Babalarına söylediler...
Dede Çelebi Ekim, bir sabah anne-baba gidince evin kapısını dinlemeye başladı.
Çocuğun çığlıklarını duyunca da cep telefonuyla eve girip olanı biteni kaydetti.
Bakıcı Fadime, elinde terlikle 3 yaşındaki çocuğu dövüyordu. Anne-baba perişandı...
Minicik yavruları meğer her gün eziyet görüyormuş...
Hemen polise gidildi. Görüntü kaydı ve tutanaklar, ifadeler...
Dava açıldı...
Ama “basit yaralama” suçundan.
Savcı itiraz etti. Mahkeme bu defa davayı “eziyet” fiiline çevirdi...
Sonuçta...
6 ay gibi bir sürede Merzifon 2’nci Asliye Ceza Mahkemesi bakıcı kadına 7 yıl hapis cezası verdi...
Anne Alev’in ilk sözü şu oldu:
“Ben ilk şüphelendiğimizde önce toz konduramadım. Neden küçücük bir çocuğa bunu yapsın diye düşündüm. Videoyu izlediğimde şok oldum, dünyam başıma yıkıldı. En önemli varlığımı, evladımı emanet ettiğim bakıcı bunu yaptı. Kimseye güvenimiz kalmadı. Neyse ki adalet yerini buldu.”
Biliyorum ki milyonlarca çalışan anne-babanın zaman zaman içini bu kuşku kemirmektedir... Bu olayı ve cezayı yazdım ki...
Bir nebze ibret olsun...
Ayrıca kararı veren hâkimler de vicdanımızı rahatlattı. Helal olsun...
Fotoğraf: Mehmet Selim YALÇIN
BAZEN BİR FOTOĞRAF HER ŞEYİ ANLATIR
ŞU kolunu öğretmen ablasının omzuna atışına bakar mısınız?
Şu gözlerindeki ışık...
Şu gülüşü...
Şırnak’ın Silopi ilçesi burası...
Bölgedeki ailelerden gelen istek üzerine otistik çocuklar için bir sınıf açılıyor.
İlçe Milli Eğitim Müdürü Bülent Dayanan karar alıyor.
Okul müdürü Ali Bilgin sınıfı açıp öğretmenleri belirliyor.
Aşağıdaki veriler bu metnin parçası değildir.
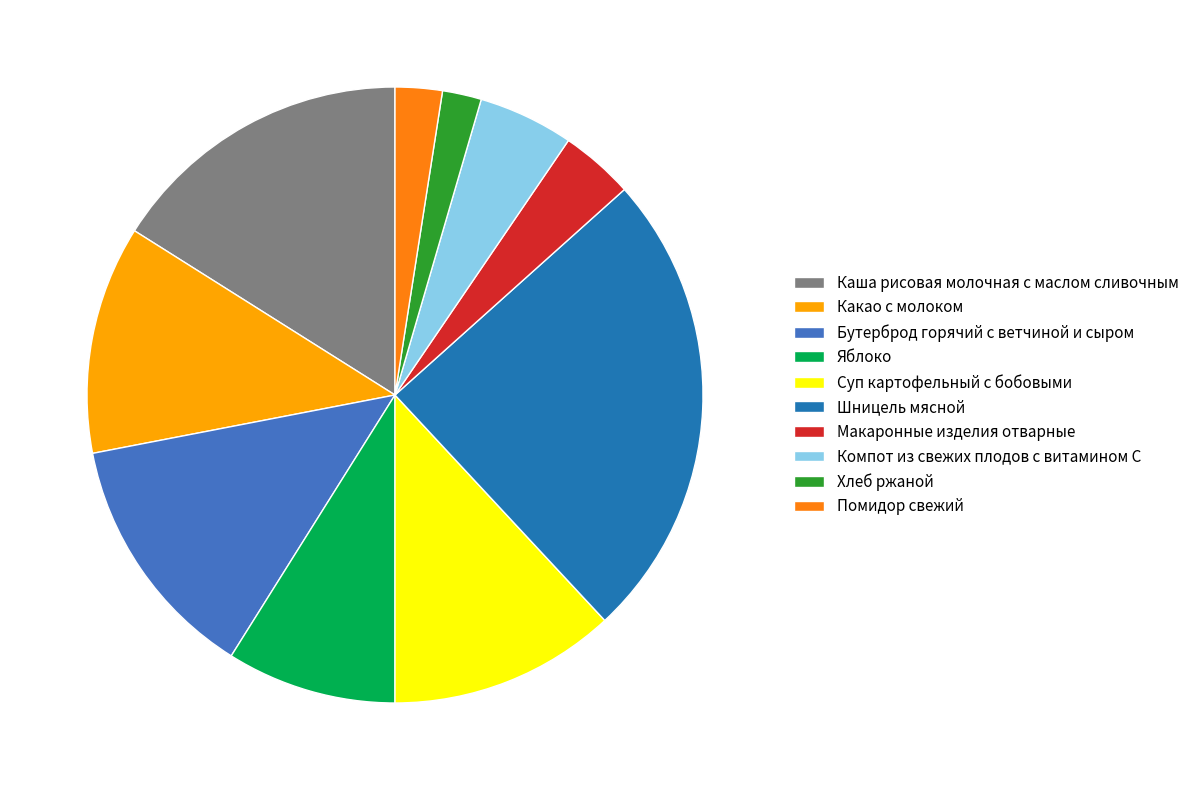

Which has a higher value, Макаронные изделия отварные or Компот из свежих плодов с витамином С?

Компот из свежих плодов с витамином С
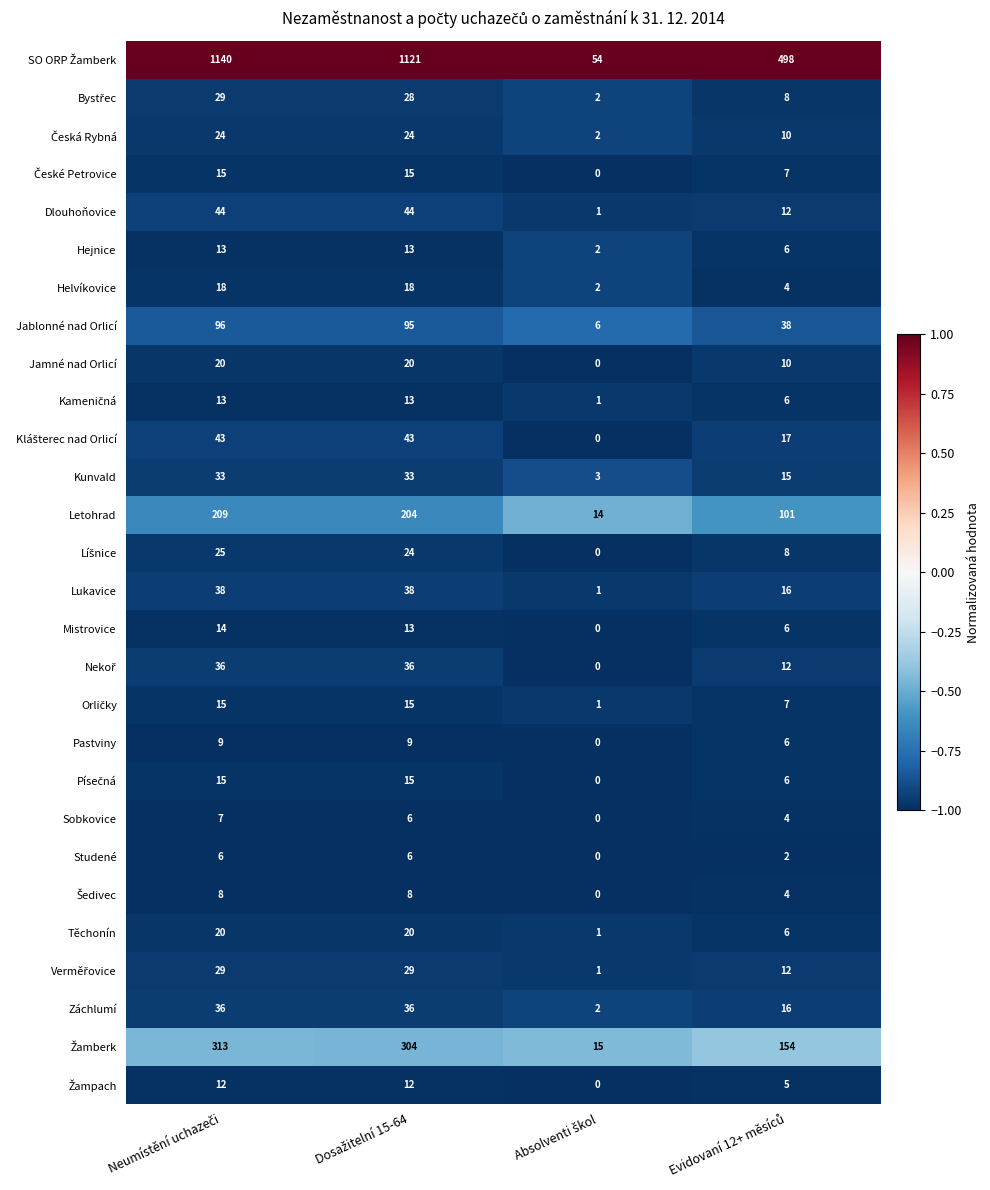

What is the difference between the second highest and second lowest values in the Letohrad series?

103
Ve böylece, kan ve gözyaşı fotoğraflarıyla hatırladığımız bölgeden muazzam bir sevgi fotoğrafı yükseliyor.
Otistik çocuklar için Silopi’de bir sınıf...
İşte o sevginin, özverinin fotoğrafıdır bu...
7 otistik öğrenci, o sınıfta öğretmen ablalarının kollarında hayata tutunuyor.
Helal olsun size eğitim müdürü Dayanan... Helal olsun size okul müdürü Bilgin...
Ve sevgili öğretmenim...
Bu fotoğraftaki gibi yüzündeki o şefkat hiç eksilmesin...
‘KOŞUN! İTALYA’YA GELDİNİZ’
“BÖYLESİ ancak filmlerde olur” deriz ya... Tunç Okan’ın “Otobüs” filmini hatırlatacak bir olaydır bu.
Özeti şöyle:
Zonguldak Ereğli demir çelik fabrikalarının güvenlik görevlileri limanda koşan 6 kişi görür...
Yakalarlar...
- Nereye gidiyorsunuz kardeşim?
- ...
- Kimsiniz kardeşim?
- ...
- Allah Allah, sağır mı bunlar?
Bir görevli şüphelenir:
- Bunlar galiba Türk değil. Suriyeli falan...
Hemen polisi ararlar ve gerçek ortaya çıkar...
6 Filistinli İtalya’ya kaçmak için İstanbul’a gelirler. Orada kendisini acente olarak tanıtan birileriyle anlaşırlar.
Adam başı 5000 dolar...
Onları limanda bir konteynere bindirirler. Sonra “Bu gemi sizi İtalya’ya götürecek” derler.
Oysa gemi Ereğli Limanı’na gitmektedir.
Karaya çıkınca konteyneri açan bir kişi bağırır:
“Koşun! İşte burası İtalya...”
Neyse ki polis sahtekârları yakalar.
Farkında mısınız, son dönemde dünyanın en büyük meselesi “göçmen dramı” oldu...
Teknoloji geliştikçe insanlık geriliyor mu?